### WHAT YOU WILL DO
1 - Revise the passage on coronavirus treatments starting with "If any drug" and going on through "Medicine in Houston.", putting "collect" wherever "harvest" appears.
2 - Answer these questions from the passage on coronavirus treatments.
(a) Which of the drugs named has no licensed use?
(b) After animal testing, about how many healthy volunteers normally receive a vaccine first?
(c) What did Jack Ma offer to the United States?

### PROVIDED PASSAGE
........
Clinicians in China, Italy and France have thrown virtually everything they had in hospital pharmacies into the fight, and at least two possibilities have emerged that might save patients: the anti-malaria drugs chloroquine and hydroxychloroquine, and the antiviral remdesivir, which has no licensed use.

There is not proof yet that any of these are effective against the virus. China registered more than 200 clinical trials, including several involving those treatments, but investigators ran out of patients in critical condition to enroll. Italy and France have trials underway, and hospitals in New York are writing trial protocols now.

One worry for trial leaders is that chloroquine has been given so much publicity that patients may refuse to be “randomized” and accept a 50 percent chance of being given a placebo.

If any drug works on critical cases, it might be possible to use small doses as a prophylactic to prevent infection.

An alternative is to harvest protective antibodies from the blood of people who have survived the illness, said Dr. Peter J. Hotez, dean of the National School of Tropical Medicine at Baylor College of Medicine in Houston.

The purified blood serum — called immunoglobulin — could possibly be used in small amounts to protect emergency medical workers, too.

“Unfortunately, the first wave won’t benefit from this,” Dr. Hotez said. “We need to wait until we have enough survivors.”

The ultimate hope is to have a vaccine that will protect everyone, and many companies and governments have already rushed the design of candidate vaccines. But as Dr. Fauci has explained multiple times, testing those candidate vaccines for safety and effectiveness takes time.

The process will take at least a year, even if nothing goes wrong. The roadblock, vaccine experts explained, is not bureaucratic. It is that the human immune system takes weeks to produce antibodies, and some dangerous side effects can take weeks to appear.

After extensive animal testing, vaccines are normally given to about 50 healthy human volunteers to see if they cause any unexpected side effects and to measure what dose produces enough antibodies to be considered protective.

If that goes well, the trial enrolls hundreds or thousands of volunteers in an area where the virus is circulating. Half get the vaccine, the rest do not — and the investigators wait. If the vaccinated half do not get the disease, the green light for production is finally given.

In the past, some experimental vaccines have produced serious side effects, like Guillain-Barre syndrome, which can paralyze and kill. A greater danger, experts said, is that some experimental vaccines, paradoxically, cause “immune enhancement,” meaning they make it more likely, not less, that recipients will get a disease. That would be a disaster.

One candidate coronavirus vaccine Dr. Hotez invented 10 years ago in the wake of SARS, he said, had to be abandoned when it appeared to make mice more likely to die from pneumonia when they were experimentally infected with the virus.

In theory, the testing process could be sped up with “challenge trials,” in which healthy volunteers get the vaccine and then are deliberately infected. But that is ethically fraught when there is no cure for Covid-19. Even some healthy young people have died from this virus.

Wealthy nations need to remember that, as much as they are struggling with the virus, poorer countries will have a far harder time and need help.

Also, the Asian nations that have contained the virus could offer expertise — and desperately needed equipment. Jack Ma, the billionaire founder of Alibaba, recently offered large shipments of masks and testing kits to the United States.

Wealthy nations ignored the daily warnings from Tedros Adhanom Ghebreyesus, the W.H.O.’s director general, that far more aggressive efforts at isolation and contact tracing were urgently needed to stop the virus.

“Middle income and poorer nations are following the advice of international organizations while the most advanced nations find it so hard to implement it,” Dr. Nabarro said. “That must change.”

In declaring the coronavirus a pandemic, Dr. Tedros called for countries to learn from one another’s successes, act with unity and help protect one another against a threat to people of every nationality.

“Let’s all look out for each other,” he said.”
........
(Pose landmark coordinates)
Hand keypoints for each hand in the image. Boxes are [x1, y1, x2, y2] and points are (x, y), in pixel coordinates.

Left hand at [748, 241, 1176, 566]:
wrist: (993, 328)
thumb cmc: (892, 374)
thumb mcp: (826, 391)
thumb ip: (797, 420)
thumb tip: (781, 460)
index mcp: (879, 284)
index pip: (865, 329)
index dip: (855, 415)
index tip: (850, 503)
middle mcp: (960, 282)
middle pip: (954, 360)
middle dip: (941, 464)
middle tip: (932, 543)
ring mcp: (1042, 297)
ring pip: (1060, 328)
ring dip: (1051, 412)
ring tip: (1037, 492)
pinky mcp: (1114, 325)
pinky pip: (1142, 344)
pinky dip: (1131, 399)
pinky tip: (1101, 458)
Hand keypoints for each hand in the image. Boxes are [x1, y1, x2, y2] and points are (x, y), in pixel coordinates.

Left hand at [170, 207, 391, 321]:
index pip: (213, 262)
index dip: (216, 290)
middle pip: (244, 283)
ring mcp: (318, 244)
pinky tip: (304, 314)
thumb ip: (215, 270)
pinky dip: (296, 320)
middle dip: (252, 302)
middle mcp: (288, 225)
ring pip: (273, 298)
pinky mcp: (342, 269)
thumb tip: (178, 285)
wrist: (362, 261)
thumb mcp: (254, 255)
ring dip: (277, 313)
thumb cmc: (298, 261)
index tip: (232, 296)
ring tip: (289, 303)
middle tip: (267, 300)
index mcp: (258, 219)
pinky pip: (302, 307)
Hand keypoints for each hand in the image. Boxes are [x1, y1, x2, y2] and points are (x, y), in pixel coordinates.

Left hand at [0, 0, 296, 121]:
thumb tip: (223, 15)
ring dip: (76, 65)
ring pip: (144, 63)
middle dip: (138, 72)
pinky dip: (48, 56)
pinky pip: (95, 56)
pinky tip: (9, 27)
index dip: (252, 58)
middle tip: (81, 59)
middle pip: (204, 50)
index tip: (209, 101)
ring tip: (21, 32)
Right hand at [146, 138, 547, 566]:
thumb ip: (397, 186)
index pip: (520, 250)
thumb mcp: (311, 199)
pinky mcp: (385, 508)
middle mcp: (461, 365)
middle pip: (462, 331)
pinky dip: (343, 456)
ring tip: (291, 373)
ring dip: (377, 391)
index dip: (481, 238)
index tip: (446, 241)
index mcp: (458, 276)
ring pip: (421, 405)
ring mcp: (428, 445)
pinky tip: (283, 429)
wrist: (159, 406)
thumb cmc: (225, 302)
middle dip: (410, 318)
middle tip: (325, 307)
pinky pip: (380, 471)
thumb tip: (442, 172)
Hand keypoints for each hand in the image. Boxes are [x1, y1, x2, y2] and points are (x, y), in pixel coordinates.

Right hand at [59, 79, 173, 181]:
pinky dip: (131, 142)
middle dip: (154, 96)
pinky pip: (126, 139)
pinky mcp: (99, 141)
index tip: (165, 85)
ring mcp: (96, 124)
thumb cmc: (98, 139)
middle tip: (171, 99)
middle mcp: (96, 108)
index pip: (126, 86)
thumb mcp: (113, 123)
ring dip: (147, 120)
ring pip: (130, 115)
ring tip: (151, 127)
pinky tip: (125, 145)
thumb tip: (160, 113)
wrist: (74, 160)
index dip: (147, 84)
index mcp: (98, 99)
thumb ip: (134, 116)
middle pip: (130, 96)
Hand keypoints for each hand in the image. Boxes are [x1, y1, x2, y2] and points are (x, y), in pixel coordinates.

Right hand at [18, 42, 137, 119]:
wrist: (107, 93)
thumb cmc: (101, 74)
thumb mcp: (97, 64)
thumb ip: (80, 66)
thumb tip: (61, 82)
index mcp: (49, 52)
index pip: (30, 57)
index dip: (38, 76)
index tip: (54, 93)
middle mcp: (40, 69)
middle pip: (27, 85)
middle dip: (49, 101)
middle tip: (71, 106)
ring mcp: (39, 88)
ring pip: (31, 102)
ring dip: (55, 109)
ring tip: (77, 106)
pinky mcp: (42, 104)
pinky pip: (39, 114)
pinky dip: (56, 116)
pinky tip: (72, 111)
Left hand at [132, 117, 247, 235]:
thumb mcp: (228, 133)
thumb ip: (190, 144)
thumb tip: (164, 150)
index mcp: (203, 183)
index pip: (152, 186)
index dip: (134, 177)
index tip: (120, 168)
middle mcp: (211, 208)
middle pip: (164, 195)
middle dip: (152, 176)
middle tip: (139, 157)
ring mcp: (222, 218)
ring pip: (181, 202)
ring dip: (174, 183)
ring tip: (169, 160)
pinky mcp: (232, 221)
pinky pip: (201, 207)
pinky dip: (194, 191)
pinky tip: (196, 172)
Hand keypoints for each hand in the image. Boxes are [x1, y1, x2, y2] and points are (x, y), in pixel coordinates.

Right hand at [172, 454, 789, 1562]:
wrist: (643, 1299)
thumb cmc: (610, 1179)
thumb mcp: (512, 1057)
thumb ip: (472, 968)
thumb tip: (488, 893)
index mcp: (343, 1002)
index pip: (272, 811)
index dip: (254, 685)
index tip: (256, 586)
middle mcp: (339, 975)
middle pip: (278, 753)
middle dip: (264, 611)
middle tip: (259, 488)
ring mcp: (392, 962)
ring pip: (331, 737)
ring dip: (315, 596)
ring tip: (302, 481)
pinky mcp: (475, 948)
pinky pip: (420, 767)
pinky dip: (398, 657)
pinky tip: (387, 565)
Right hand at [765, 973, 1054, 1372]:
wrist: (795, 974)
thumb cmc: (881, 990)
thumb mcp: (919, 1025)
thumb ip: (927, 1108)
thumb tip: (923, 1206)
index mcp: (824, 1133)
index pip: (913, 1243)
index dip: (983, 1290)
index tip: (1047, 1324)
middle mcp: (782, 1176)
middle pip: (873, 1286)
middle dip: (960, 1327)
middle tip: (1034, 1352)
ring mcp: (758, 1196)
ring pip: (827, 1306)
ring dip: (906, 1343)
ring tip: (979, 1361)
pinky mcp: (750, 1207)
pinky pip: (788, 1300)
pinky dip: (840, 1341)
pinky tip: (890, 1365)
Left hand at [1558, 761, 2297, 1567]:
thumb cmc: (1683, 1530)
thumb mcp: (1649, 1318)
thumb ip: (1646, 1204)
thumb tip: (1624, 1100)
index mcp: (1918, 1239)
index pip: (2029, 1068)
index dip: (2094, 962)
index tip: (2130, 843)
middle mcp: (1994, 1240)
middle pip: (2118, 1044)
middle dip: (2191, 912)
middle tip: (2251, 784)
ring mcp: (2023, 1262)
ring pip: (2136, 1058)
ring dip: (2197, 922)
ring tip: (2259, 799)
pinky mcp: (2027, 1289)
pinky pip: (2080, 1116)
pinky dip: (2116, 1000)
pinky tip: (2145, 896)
........
### YOUR RESPONSES
1 -
If any drug works on critical cases, it might be possible to use small doses as a prophylactic to prevent infection.

An alternative is to collect protective antibodies from the blood of people who have survived the illness, said Dr. Peter J. Hotez, dean of the National School of Tropical Medicine at Baylor College of Medicine in Houston.

2 -
(a) Remdesivir.
(b) About 50.
(c) Large shipments of masks and testing kits.